(EXERCISE DETAILS):
Transcribe every text line of the items below without changing anything, and leave the pictures out of your answer.

(DATA TO USE):

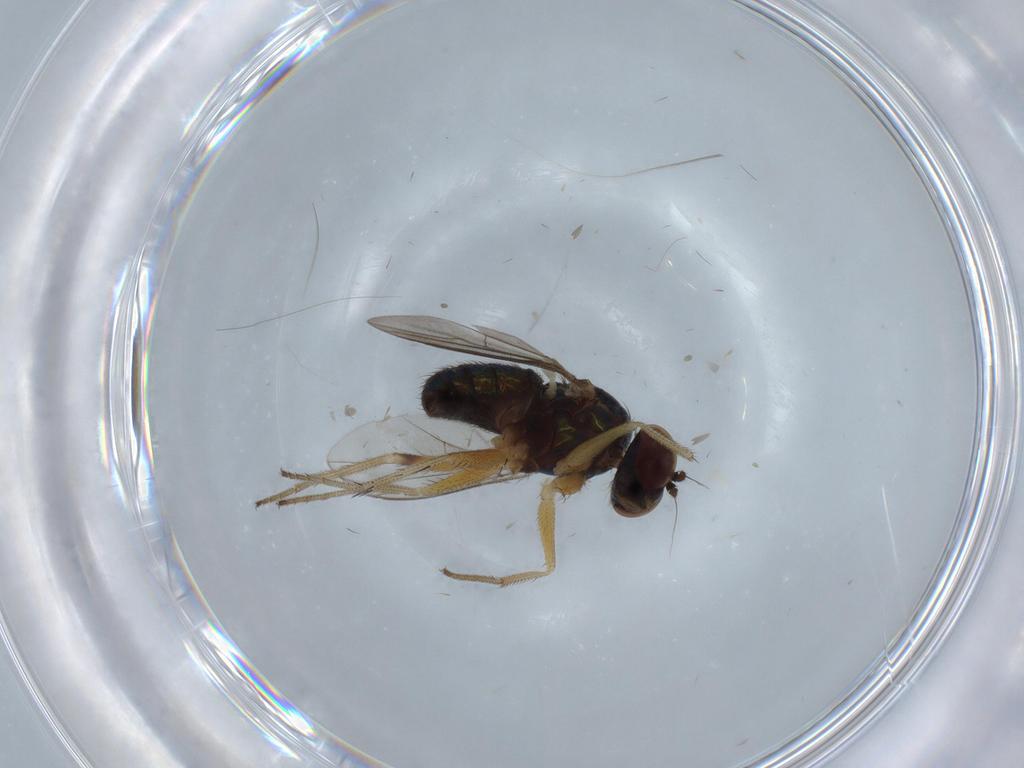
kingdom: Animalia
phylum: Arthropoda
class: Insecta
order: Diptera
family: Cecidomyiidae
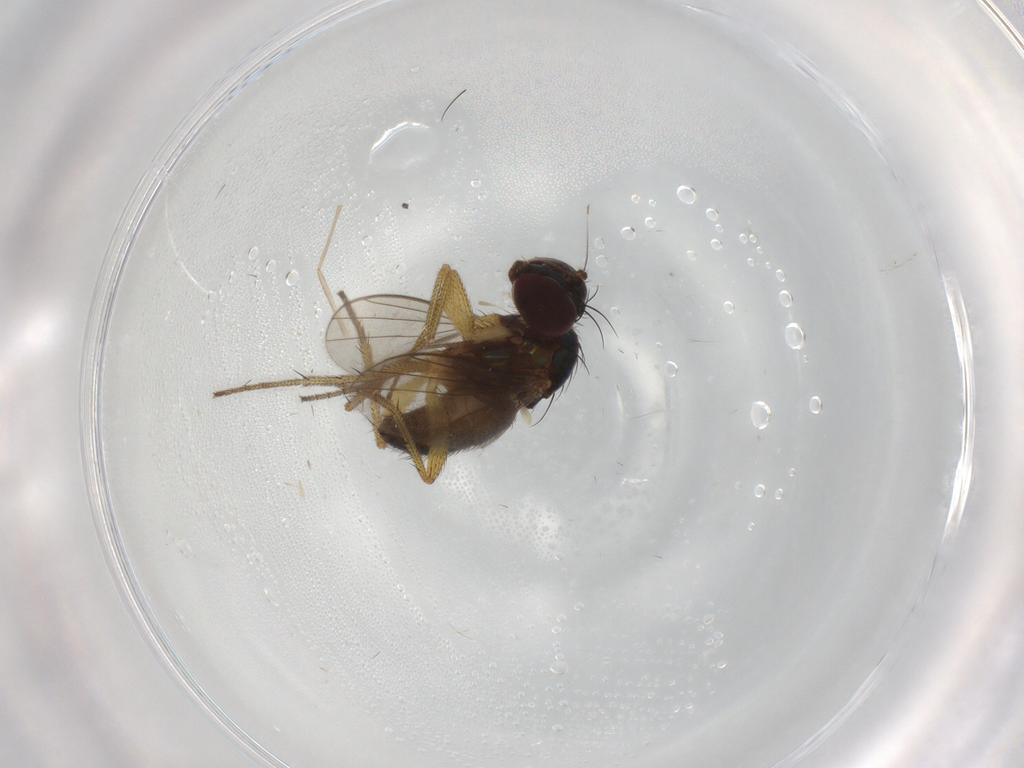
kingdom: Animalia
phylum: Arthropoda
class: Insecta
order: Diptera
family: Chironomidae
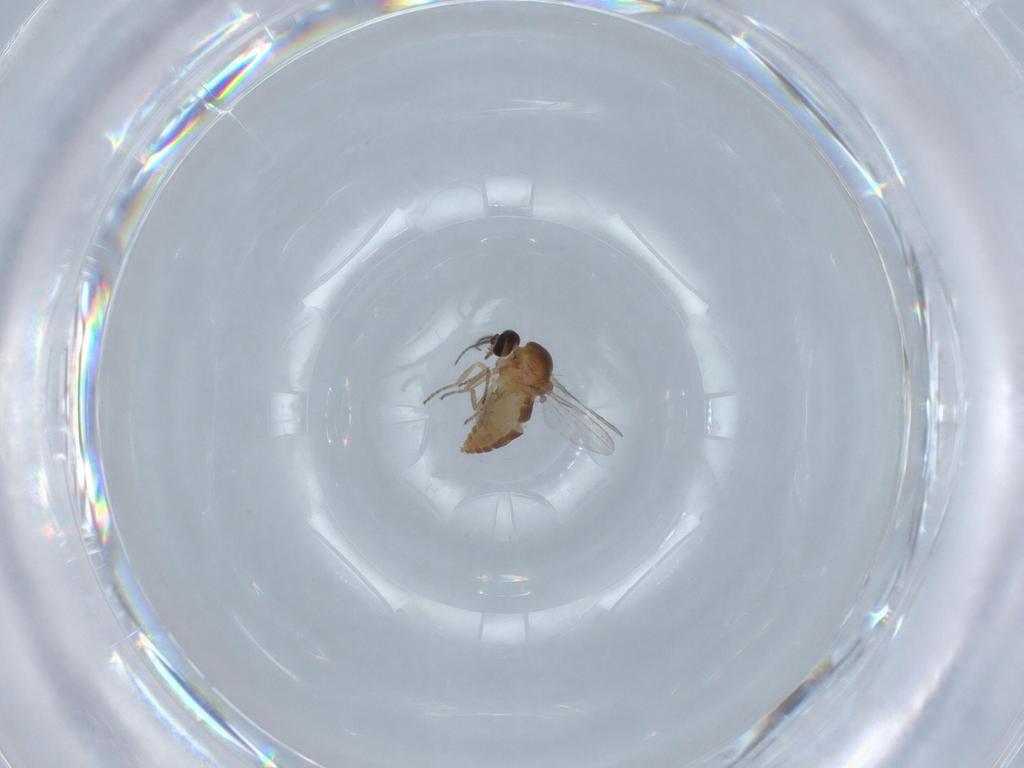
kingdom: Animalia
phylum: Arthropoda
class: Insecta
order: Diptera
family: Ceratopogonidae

(TASK OUTPUT):
kingdom: Animalia
phylum: Arthropoda
class: Insecta
order: Diptera
family: Cecidomyiidae
kingdom: Animalia
phylum: Arthropoda
class: Insecta
order: Diptera
family: Chironomidae
kingdom: Animalia
phylum: Arthropoda
class: Insecta
order: Diptera
family: Ceratopogonidae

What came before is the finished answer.